Here you will learn how to prepare Rochelle salt from baking soda and cream of tartar, which are available from a grocery store.

It will involve two chemical steps (reactions) prior to the actual growing of the crystal. The procedures are safe and can be conducted in your kitchen, with appropriate adult supervision.

The only restriction for the purposes of the Crystal Growing contest is that 200 g of cream of tartar is the MAXIMUM starting amount of that reagent that may be used to prepare a given crystal.


NOTE: Some people have gone to bulk food or health food stores where they found a less expensive cream of tartar. Unfortunately, what is sold there as "cream of tartar" frequently has been NOT potassium bitartrate, but rather a mixture of calcium sulfate (Plaster of Paris), monocalcium phosphate, fumaric acid, and corn starch. This mixture definitely WILL NOT WORK. If the sales person cannot guarantee that what they offer is potassium bitartrate, don't buy it, at least for this purpose.


This involves the conversion of baking soda (sodium bicarbonate)[NaHCO3] to sodium carbonate(washing soda)[Na2CO3]

  1. Place the contents of a 500 g box of baking soda into a suitable Pyrex container.

  2. Heat in an oven at about 150 deg F (65 deg C) for one hour.

  3. Increase the temperature to 250 deg F (120 deg C) and hold there for about an hour.

  4. Repeat this increase for 350 and 450 deg F (175 and 230 deg C), for an hour each.

  5. Remove the container and allow to cool to room temperature.

  6. Place the sodium carbonate into a sealed container until used further.


This involves the reaction of cream of tartar (potassium bitartrate formulation only)[KHC4H4O6] with sodium carbonate [Na2CO3] to produce Rochelle salt (potassium sodium tartrate)[NaKC4H4O6].

  1. Place a suspension of 200 g (7 oz) (maximum) of cream of tartar in 250 mL (one cup) of water into a beaker of at least 500 mL (2 cups) capacity.

  2. Heat the beaker by placing it into a saucepan containing water.

  3. Heat the saucepan (e.g. on a stove or laboratory hot plate) until the outer water is just simmering.

  4. Add about half a teaspoon (2.5 mL) of sodium carbonate to the beaker and stir the contents. The solution will bubble.
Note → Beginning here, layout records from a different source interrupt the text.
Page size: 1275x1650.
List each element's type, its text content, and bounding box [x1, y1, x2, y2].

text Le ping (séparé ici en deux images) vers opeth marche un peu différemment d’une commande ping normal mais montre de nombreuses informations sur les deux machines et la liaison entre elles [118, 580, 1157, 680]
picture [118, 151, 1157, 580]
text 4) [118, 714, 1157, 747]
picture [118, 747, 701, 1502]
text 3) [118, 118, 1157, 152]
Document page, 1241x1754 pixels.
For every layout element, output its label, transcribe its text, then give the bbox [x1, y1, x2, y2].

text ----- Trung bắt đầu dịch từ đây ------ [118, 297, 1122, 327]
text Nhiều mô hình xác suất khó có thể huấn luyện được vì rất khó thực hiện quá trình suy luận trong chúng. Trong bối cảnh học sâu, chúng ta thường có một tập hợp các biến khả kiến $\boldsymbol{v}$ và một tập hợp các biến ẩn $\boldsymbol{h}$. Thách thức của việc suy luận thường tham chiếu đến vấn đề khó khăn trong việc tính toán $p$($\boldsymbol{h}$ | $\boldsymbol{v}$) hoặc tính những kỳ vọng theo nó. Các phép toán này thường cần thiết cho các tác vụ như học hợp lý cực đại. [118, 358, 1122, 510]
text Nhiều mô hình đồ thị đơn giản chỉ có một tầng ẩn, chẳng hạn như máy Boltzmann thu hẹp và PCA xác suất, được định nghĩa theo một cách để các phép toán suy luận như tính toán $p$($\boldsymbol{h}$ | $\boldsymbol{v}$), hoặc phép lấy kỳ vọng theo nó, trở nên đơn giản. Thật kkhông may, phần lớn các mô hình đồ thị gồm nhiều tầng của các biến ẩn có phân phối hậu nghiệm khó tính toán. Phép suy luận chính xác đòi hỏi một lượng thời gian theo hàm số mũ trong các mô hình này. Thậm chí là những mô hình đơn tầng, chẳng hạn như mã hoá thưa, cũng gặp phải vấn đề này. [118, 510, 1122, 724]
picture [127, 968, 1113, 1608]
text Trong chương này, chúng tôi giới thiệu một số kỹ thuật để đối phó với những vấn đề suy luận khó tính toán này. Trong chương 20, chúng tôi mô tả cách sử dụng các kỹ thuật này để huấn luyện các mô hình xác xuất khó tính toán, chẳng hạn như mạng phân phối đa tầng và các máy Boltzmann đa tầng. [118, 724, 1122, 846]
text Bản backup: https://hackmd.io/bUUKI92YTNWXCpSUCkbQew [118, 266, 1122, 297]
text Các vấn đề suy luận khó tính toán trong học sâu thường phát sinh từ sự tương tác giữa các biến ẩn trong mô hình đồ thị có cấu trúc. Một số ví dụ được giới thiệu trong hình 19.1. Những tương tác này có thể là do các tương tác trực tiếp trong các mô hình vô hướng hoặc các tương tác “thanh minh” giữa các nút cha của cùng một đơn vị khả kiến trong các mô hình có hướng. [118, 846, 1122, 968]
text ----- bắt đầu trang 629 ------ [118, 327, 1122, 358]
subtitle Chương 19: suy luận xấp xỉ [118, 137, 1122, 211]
  5. Add more sodium carbonate stepwise until no more bubbles form.

  6. Filter the hot solution by using filter paper of a coffee filter.

  7. Concentrate the solution (by evaporation) to about 400 mL or a little less by heating.

  8. Allow the filtrate to cool and then store in a cool place for several days.

  9. Collect the resulting crystals by decantation (pouring the excess liquid into another container) or by filtration.

  10. Dry the crystals by blotting with clean filter paper or paper towelling.

  11. For a better yield, concentrate again this solution left over after step 9 by heating and repeat steps 7 to10 above.

This should yield about 210 g of Rochelle salt.


You can now recrystallize your Rochelle Salt, by using a single good crystal obtained above or by making a seed crystal.

Now go to procedures for growing single crystals.

It will be helpful to know that about 60 g of Rochelle salt will dissolve in about 100 g of water at room temperature. As you warm the water, you can dissolve more Rochelle salt.

Good luck!

This procedure is adapted from that used by Malgorzata Kaminska, an Ottawa high school student, in her Science Fair project.